Quoted passage:
+++++

Why is it Difficult to Put a Value on Irreplaceable Heritage Assets? Compare Revealed Preference and Contingent Valuation Methods in the Valuation of Such Assets.
The process of valuation aims to place a monetary on environmental impact. In this essay I will first outline some core concepts involved within the processes of both Contingent Valuation (CV) and Revealed Preference (RP) methods of valuation. I will then proceed to introduce the CV method, followed by various RP methods. Following on from this will be a comparison of the two types of valuation and ultimately an evaluation of both.

+++++

Provided records:
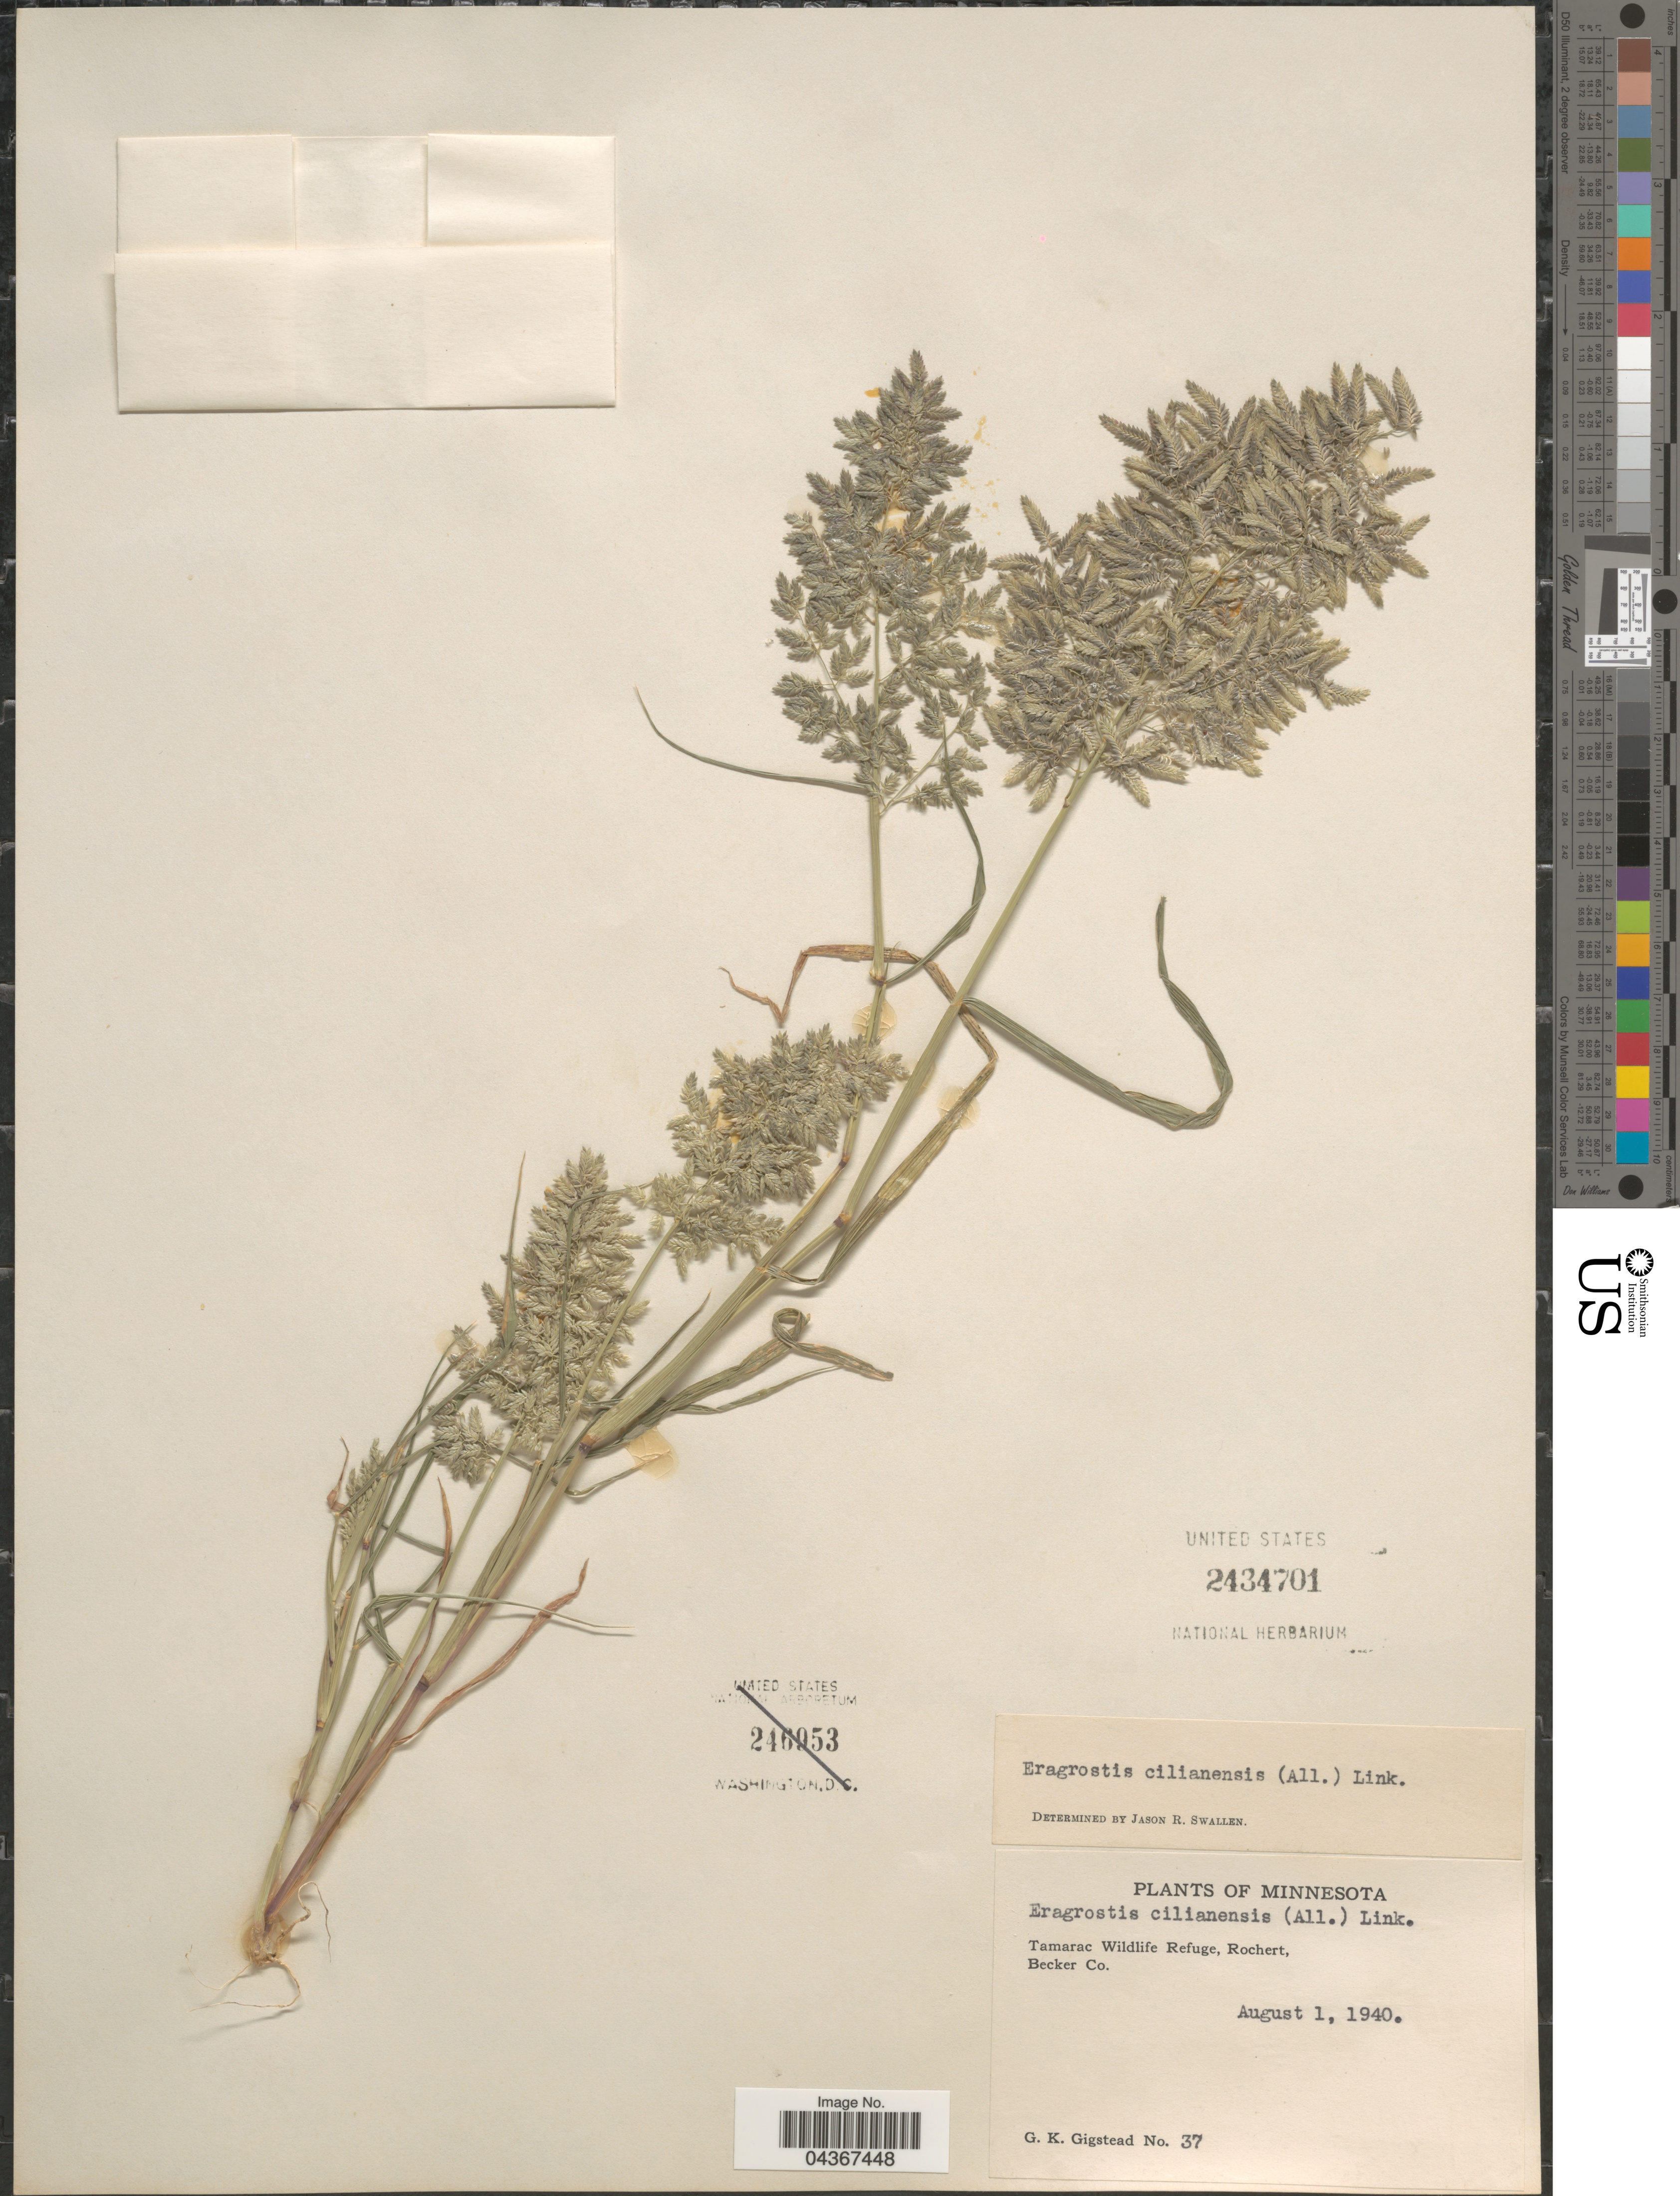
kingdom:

+++++

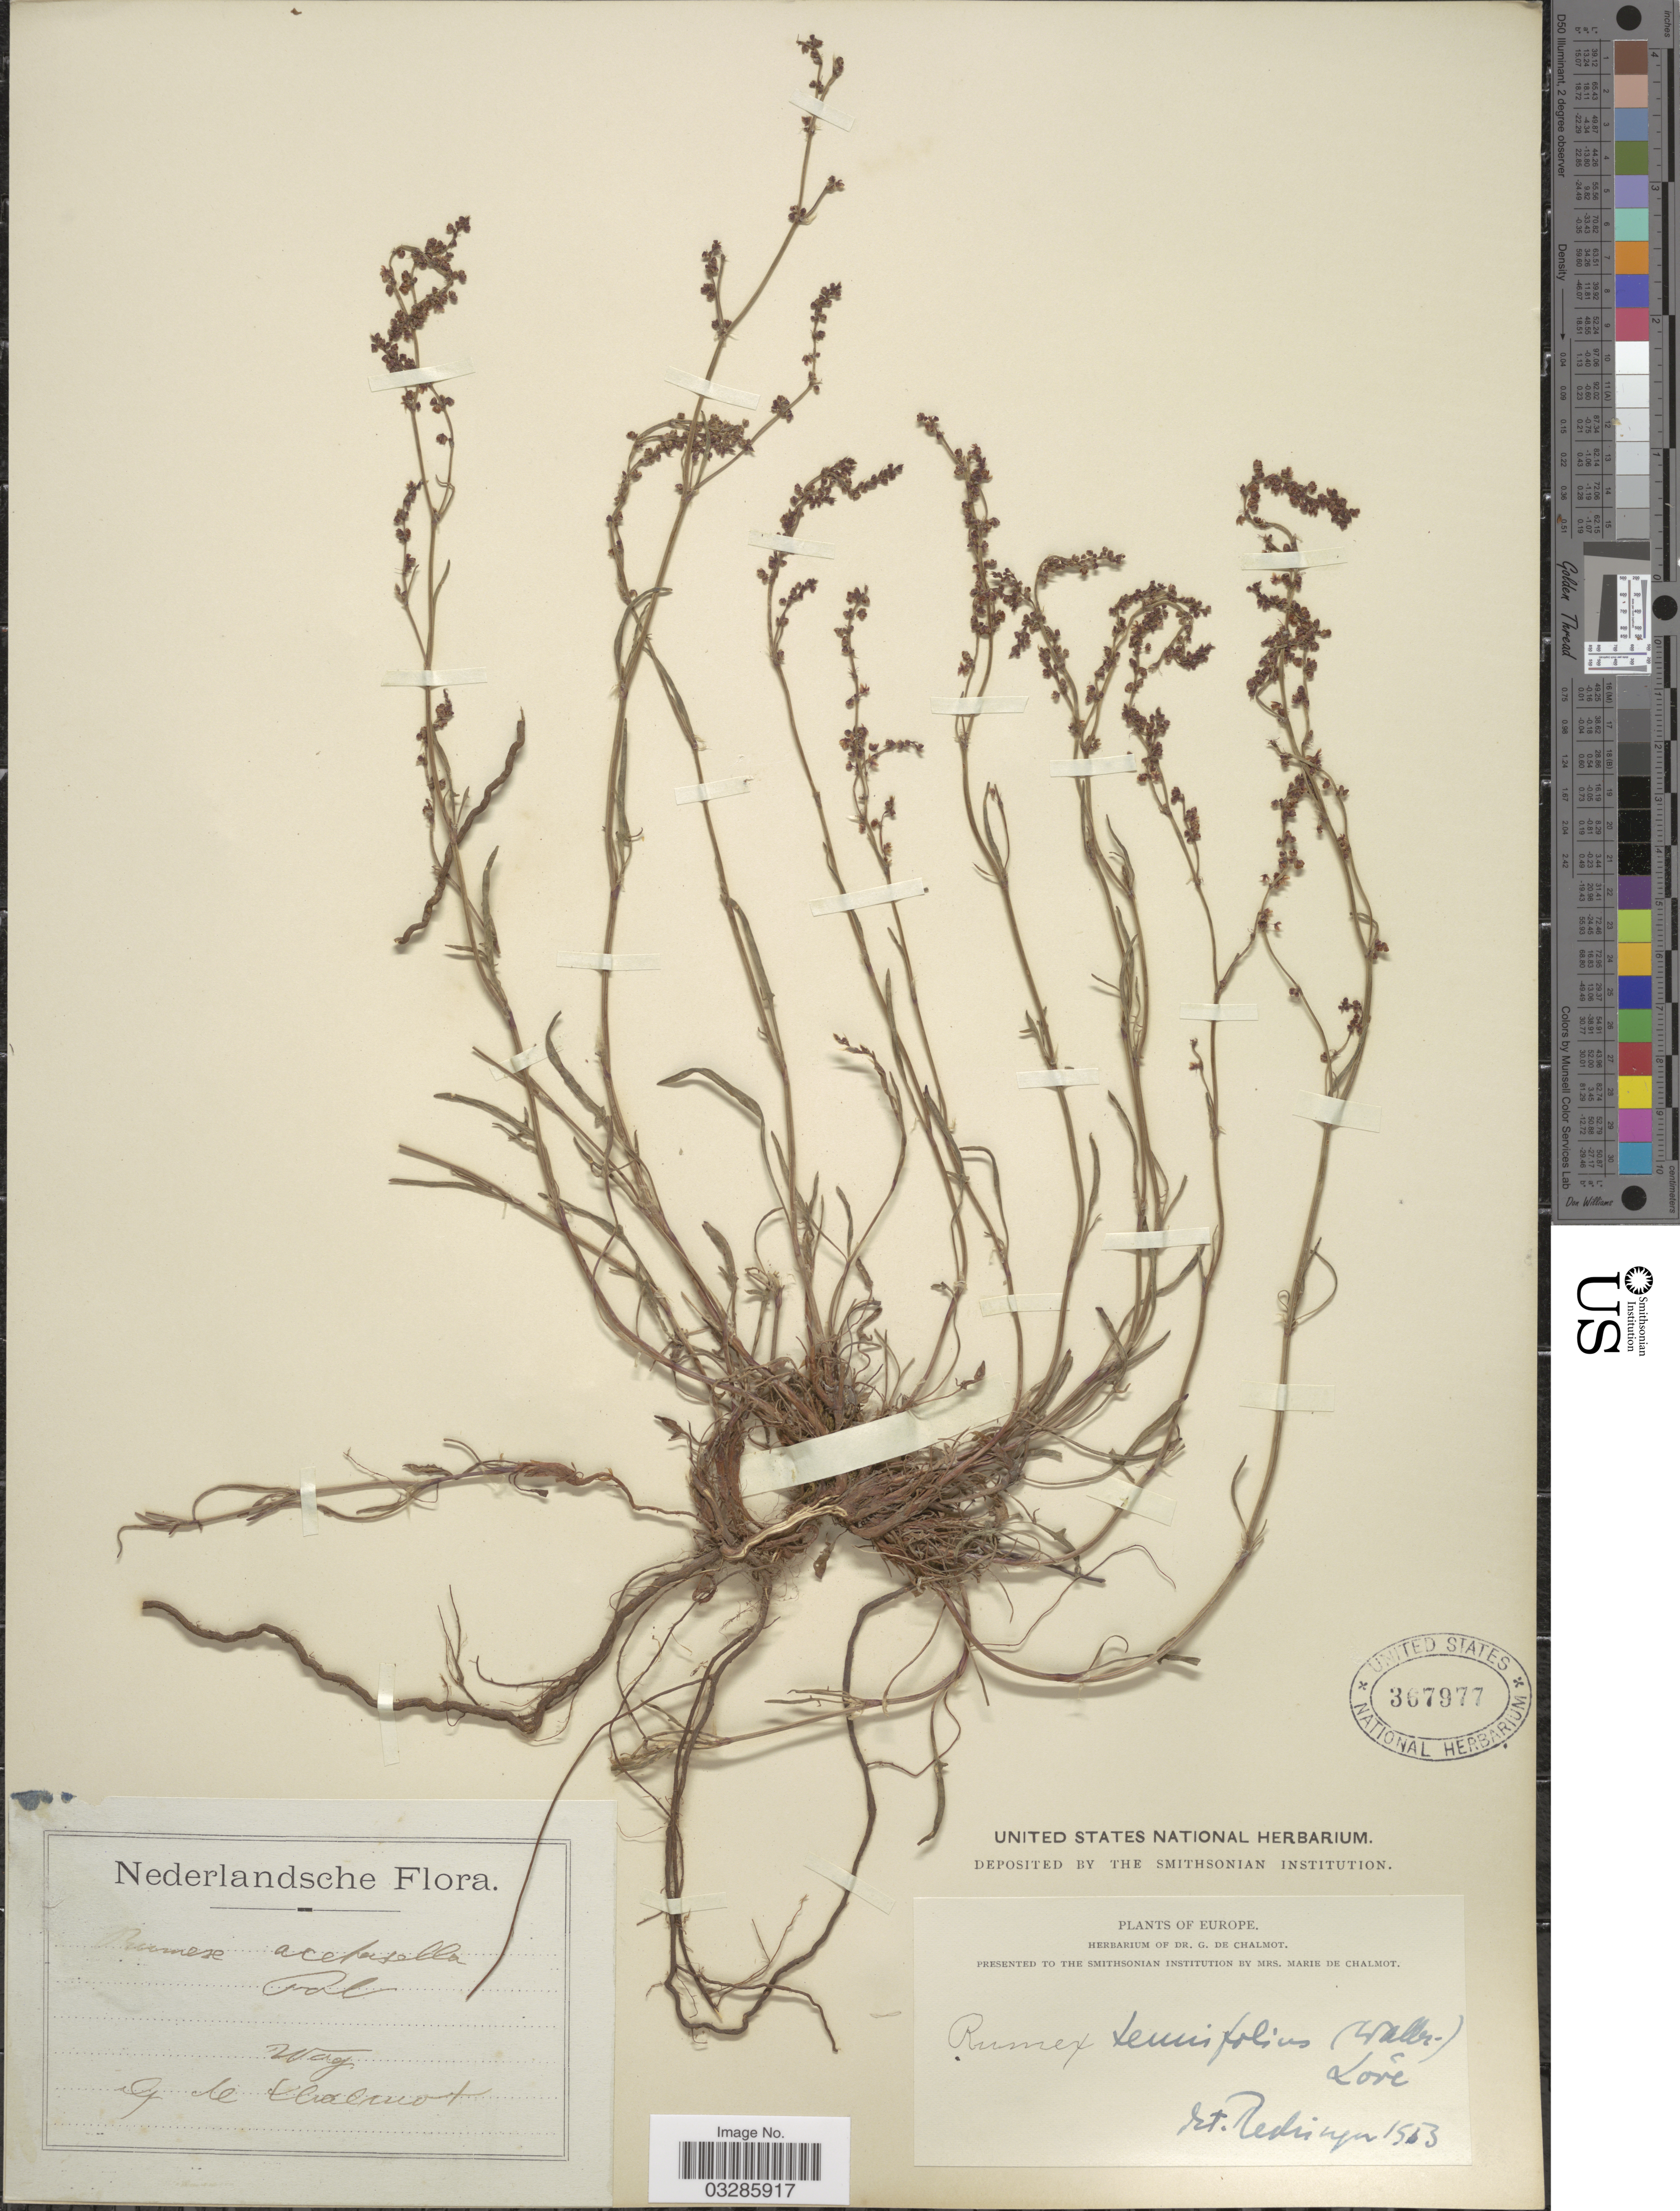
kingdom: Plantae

+++++

Retype the passage of the heritage valuation essay word for word, everything from "Why is it Difficult" down to "evaluation of both.".

Why is it Difficult to Put a Value on Irreplaceable Heritage Assets? Compare Revealed Preference and Contingent Valuation Methods in the Valuation of Such Assets.
The process of valuation aims to place a monetary on environmental impact. In this essay I will first outline some core concepts involved within the processes of both Contingent Valuation (CV) and Revealed Preference (RP) methods of valuation. I will then proceed to introduce the CV method, followed by various RP methods. Following on from this will be a comparison of the two types of valuation and ultimately an evaluation of both.